Opportunity
The treatment of neurological disorders, particularly those involving excitatory/inhibitory (E/I) imbalances such as epilepsy, remains a significant unmet medical need. Epilepsy affects millions globally, with approximately 30% of patients failing to respond to existing anti-seizure medications. Current therapies, including GABA receptor modulators, often have limited efficacy, severe side effects, or fail to address the root cause of E/I imbalance. Additionally, many low-income regions face challenges in accessing affordable and effective treatments. The development of novel therapies targeting alternative pathways, such as the G protein-coupled receptor 173 (GPR173), could provide long-lasting solutions with fewer side effects. This patent addresses the critical need for innovative treatments that restore E/I balance by targeting GPR173, a newly identified mediator of CCK-GABAergic synaptic plasticity.
Technology
The patent discloses a recombinant adeno-associated virus (AAV) vector engineered to introduce the expression of GPR173 in neurons, specifically targeting brain regions involved in E/I imbalances. GPR173 is identified as a novel cholecystokinin (CCK) receptor that mediates the potentiation of GABAergic inhibition, distinct from known CCK1R and CCK2R receptors. The AAV vector includes a neuron-specific enhancer (e.g., CMV, CamkII, mDlx) and a BBB-penetrating PHP.eB capsid for systemic delivery. Key innovations include:
- Mechanism: GPR173 activation by CCK (released during high-frequency firing of CCK-GABA neurons) triggers calcium signaling, enhancing GABAergic inhibition via GABAA receptor trafficking.

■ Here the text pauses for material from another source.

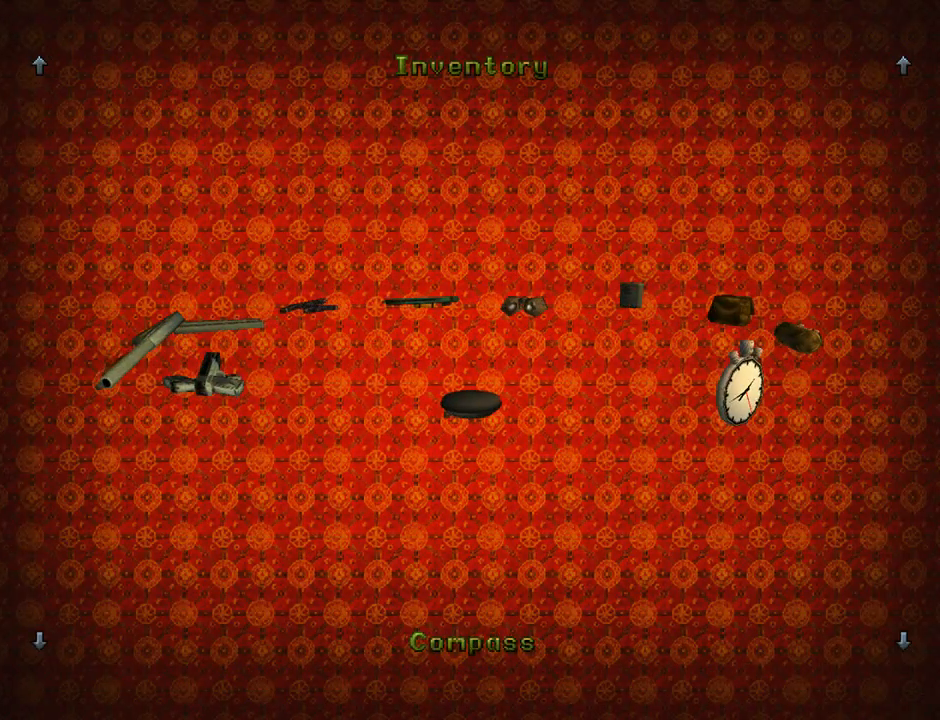
{"buttons": ["DPAD_LEFT"], "left_stick": "center", "events": [[133, "DPAD_LEFT", "down"], [267, "DPAD_LEFT", "up"], [467, "DPAD_LEFT", "down"]]}
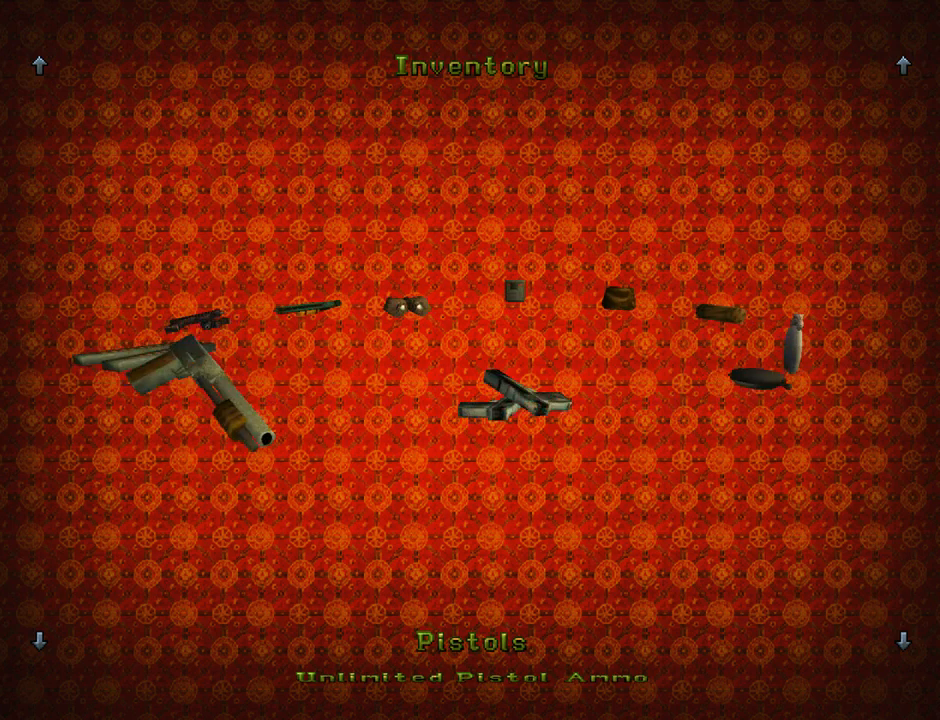
{"buttons": ["DPAD_LEFT"], "left_stick": "center", "events": []}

- Delivery: The AAV vector achieves widespread brain transduction after intravenous administration, avoiding invasive brain injections.

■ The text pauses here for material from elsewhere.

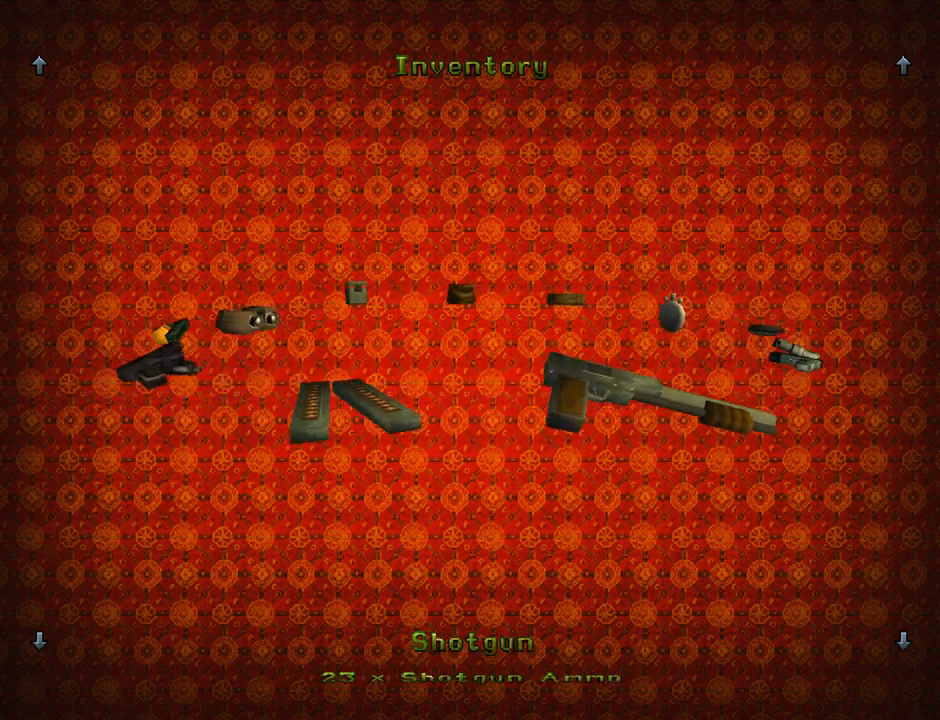
{"buttons": ["DPAD_LEFT"], "left_stick": "center", "events": []}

- Efficacy: In vivo studies show that GPR173 upregulation suppresses seizures in chronic epilepsy models for over 8 weeks, with no adverse locomotor effects.
Advantages
- Target Specificity: GPR173 modulates inhibitory synapses without directly disrupting baseline GABAergic function, reducing side effects.
- Long-lasting Effects: Single-dose administration induces sustained E/I balance restoration (potentiation lasts ≥2 months).
- Broad Applicability: Targets multiple E/I imbalance-related disorders (epilepsy, autism, schizophrenia).
- Non-invasive Delivery: Systemic AAV-PHP.eB crosses the BBB, enabling outpatient treatment.
- Safety: No observed cytotoxicity or behavioral abnormalities in preclinical models.
Applications
- Neurological Conditions: Epilepsy (temporal lobe, focal, drug-resistant), Psychiatric disorders (schizophrenia, depression), Neurodevelopmental disorders (autism, Angelman syndrome).
- Neurodegenerative Diseases: Alzheimer’s, Parkinson’s.
- Trauma/Stroke: Post-injury E/I imbalance correction.
- Gene Therapy: Scalable AAV production for clinical use.